CONTAINING LINKS TO 1280 STORIES FROM THE NETWORKS' NIGHTLY NEWSCASTS
     COMMENTS: Oklahoma! Where the Wind Comes Whistling…

Monday's devastating tornado in Moore Okla was headline news all right. It was just not the type of story that the network nightly newscasts are designed to handle best. Yet it was so awe-inspiring and so dynamic and so heartbreaking that it could not be ignored. Fully 91% of the three-network newshole (54 min out of 60) was devoted to the Oklahoma twister. NBC's Brian Williams anchored on the road, but unhelpfully, from Los Angeles. His newscast was 100% Oklahoma; CBS and ABC each sneaked in a single extraneous item.

This is what I mean when I say that this is not the type of story the nightly newscasts are designed to handle:

The idea of airing a newscast in a once-in-every-24-hour cycle is that it gives correspondents time to think through the implications of each day's stories, to collect the best soundbites, to edit the events properly, to write the story clearly, to separate the essential from the incidental, to discover that special vignette or anecdotal image that summarizes the whole.

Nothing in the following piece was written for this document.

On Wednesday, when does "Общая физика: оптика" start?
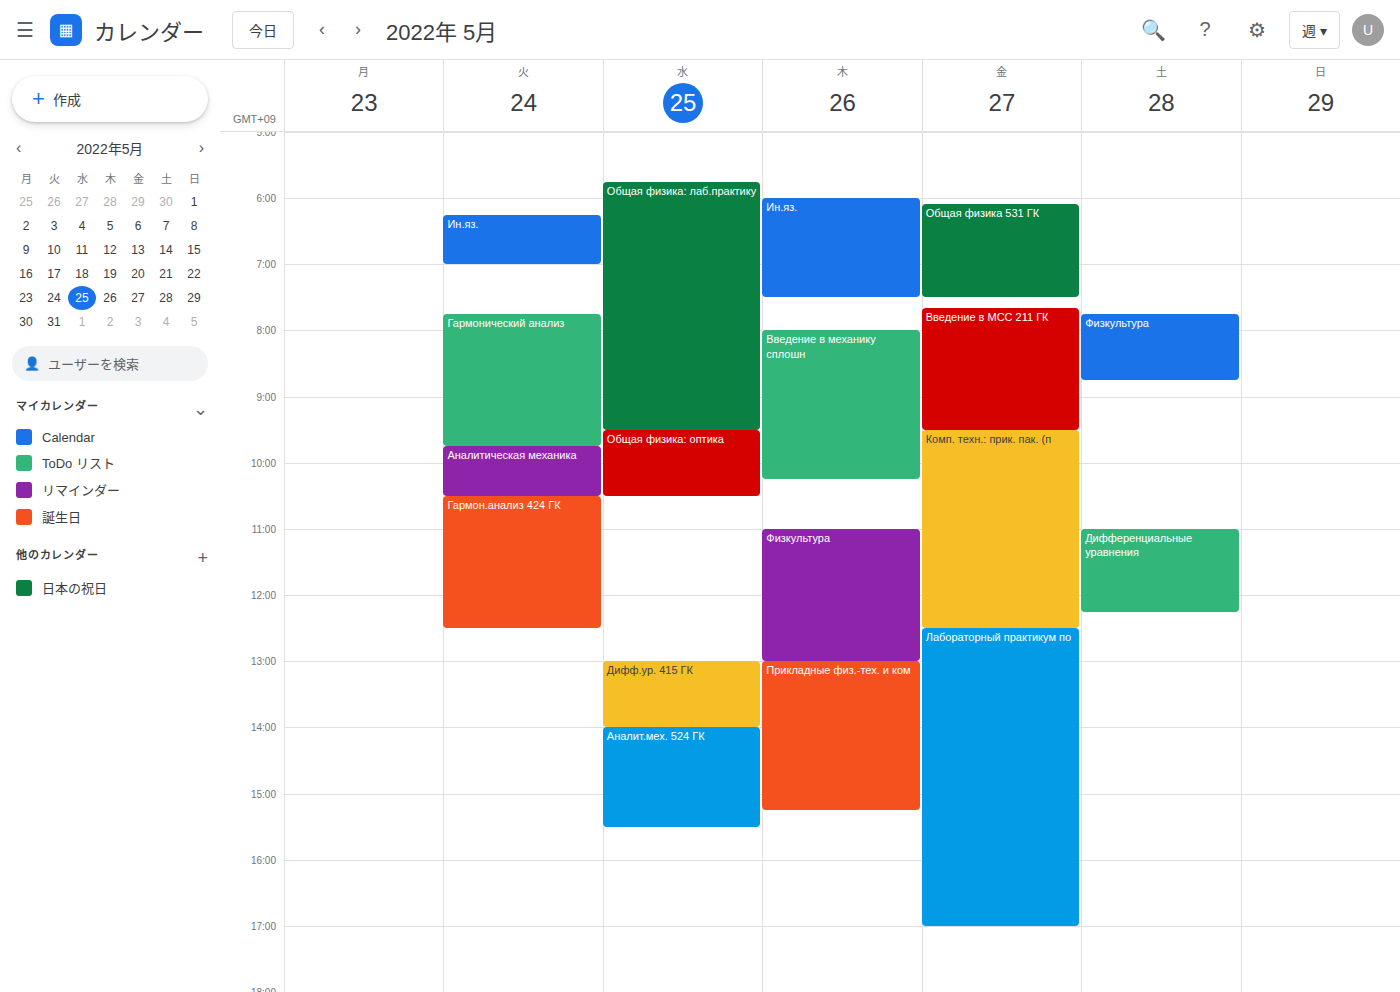
9:30 AM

In all, this is useful, if anachronistic journalism. It means that, for important stories, we viewers can get on with our lives for the remainder of the day, secure in the knowledge that the latest breaking developments are being monitored, evaluated and filtered by professionals on our behalf.

In the wake of the tornado in Moore, the newshour arrived too soon, the situation on the ground was changing too rapidly, and the logistics of reaching the scene to start reporting were too time-consuming, for the network newscasts to differentiate themselves from the non-stop, non-reflexive style of breaking news on the 24-hour cable channels.

So if, in the first hours after the devastation, you were looking for considered, properly-reported stories on, say, the role of global warming in exacerbating severe weather, or the wisdom of zoning laws that allow single-family and trailer homes in a well-traveled path of Tornado Alley, or the costs and subsidies of storm shelters for working class residents, then you were bound to be disappointed.

The only category of expertise, able to take the long view, that was immediately available for the newscasts was meteorology. Thus…

NBC went to two correspondents from its sibling network, the Weather Channel, who were already deployed in the field in Oklahoma to cover earlier, smaller twisters: Mike Bettes and Mike Seidel.

The morning shows were also represented: Sam Champion of ABC's Good Morning America, who was already in Shawnee; Al Roker of NBC's Today, who filed briefly from Moore.

By remote, CBS relied on forecaster Dave Bernard from WFOR-TV, its Miami affiliate. NBC went to Weather Channel headquarters in Atlanta where Chris Warren offered detailed, expert radar analysis.

And from ABC's xTreme Weather Team, Ginger Zee showed off her stormchasing Dominator trucks complete with footage from tvnweather.com. Of all the TV meteorologists, Zee is the true weather-porn star.